# User Management

## User Management

AutoRABIT’s Guard provides flexible role-based access control to ensure security and efficiency when managing Salesforce orgs and users. This article outlines the available roles, their permissions, and the actions they can perform.

### Roles Overview

Guard currently supports two roles:

1. **Admin**
   1. Has full access to Guard’s user and org management features.
   2. Can configure, add, and remove Salesforce orgs.
   3. Manages user access and permissions for the workspace.
2. **Standard User**
   1. Has limited access, primarily focused on using Guard’s features without altering settings and configurations.
   2. Cannot manage other users or delete Salesforce orgs.

### Access Levels & Permissions

| Action                                                      | Admin | Standard User |
| ----------------------------------------------------------- | ----- | ------------- |
| Register and Edit Salesforce Orgs                           | ✅     | ❌             |
| Delete Salesforce Orgs                                      | ✅     | ❌             |
| Create Users                                                | ✅     | ❌             |
| Activate / Deactivate Users                                 | ✅     | ❌             |
| Unblock Users                                               | ✅     | ❌             |
| Delete Users                                                | ✅     | ❌             |
| Access Guard Features (analysis, scanning, reporting, etc.) | ✅     | ✅             |

### Blocked and Deactivated Users

#### When a User is Blocked

* Typical Scenarios:
  * Suspicious activity detected on the account.
  * Security breach or compromised credentials.
  * Temporary restriction.
* Impact:
  * The user is temporarily prevented from accessing Guard.
  * Their account remains active in the system and can be unblocked later.
* Admin Actions:
  * Review the reason for blocking.
  * If safe, unblock the user in User Management to restore access.

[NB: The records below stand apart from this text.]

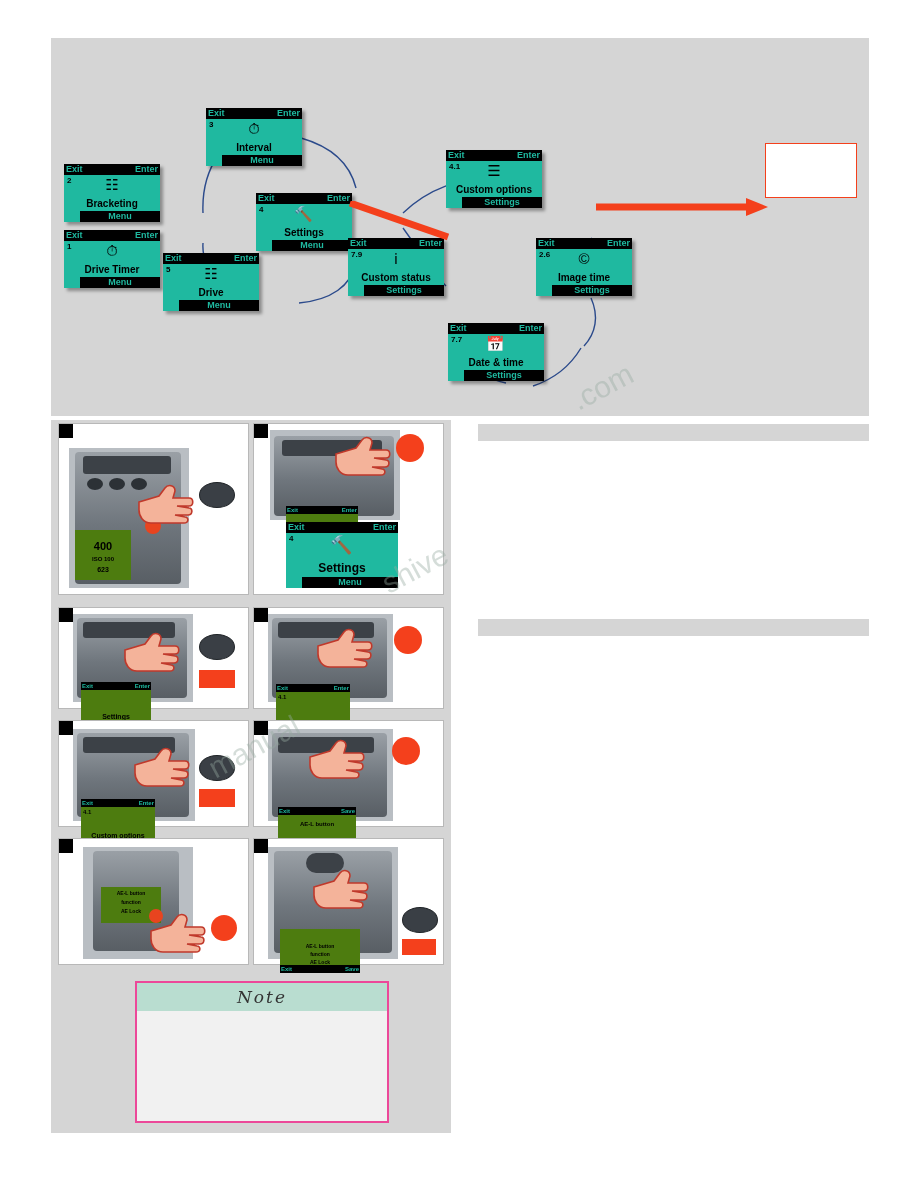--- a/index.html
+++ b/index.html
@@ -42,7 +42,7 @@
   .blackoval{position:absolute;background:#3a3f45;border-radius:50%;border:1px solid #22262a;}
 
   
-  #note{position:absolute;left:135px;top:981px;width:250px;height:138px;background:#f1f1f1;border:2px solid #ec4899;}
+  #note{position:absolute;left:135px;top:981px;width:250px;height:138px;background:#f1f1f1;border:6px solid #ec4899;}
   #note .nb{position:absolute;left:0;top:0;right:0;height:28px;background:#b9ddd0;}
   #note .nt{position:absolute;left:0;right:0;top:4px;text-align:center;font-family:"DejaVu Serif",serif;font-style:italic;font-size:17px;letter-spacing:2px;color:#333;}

#### When a User is Deactivated

* Typical Scenarios:
  * Employee leaves the organization.
  * Team members no longer need access.
  * Role change makes Guard access unnecessary.
* Impact:
  * The user is permanently removed from active use of Guard.
  * Their access cannot be restored unless reactivated by an Admin.
* Admin Actions:
  * If needed again, reactivate the user instead of creating a new account.
  * Otherwise, keep the account deactivated for compliance and auditing.

#### Quick Reference

| Action     | Use Case                                   | Admin Can…                 |
| ---------- | ------------------------------------------ | -------------------------- |
| Block      | Temporary suspension (e.g., security risk) | Unblock to restore access  |
| Deactivate | Long-term or permanent removal             | Reactivate if needed later |

### Example Scenarios

* Scenario 1: Adding a New Salesforce Org
  * An Admin logs in, registers the org, and assigns access to specific users.
  * Standard Users can then interact with that org but cannot register or delete it.
* Scenario 2: Managing a Team Member
  * If a user leaves the team, the Admin can deactivate or delete their Guard account.
  * Standard Users have no visibility into these actions.

### Best Practices

* Always maintain at least two Admin users for redundancy.
* Assign the Standard User role to team members who only need access to View Data
* Regularly audit user access and deactivate accounts that are no longer in use.

With this role-based structure, Guard ensures a balance between security and usability, giving Admins full control while allowing Standard Users to operate safely without the ability to make system-wide changes.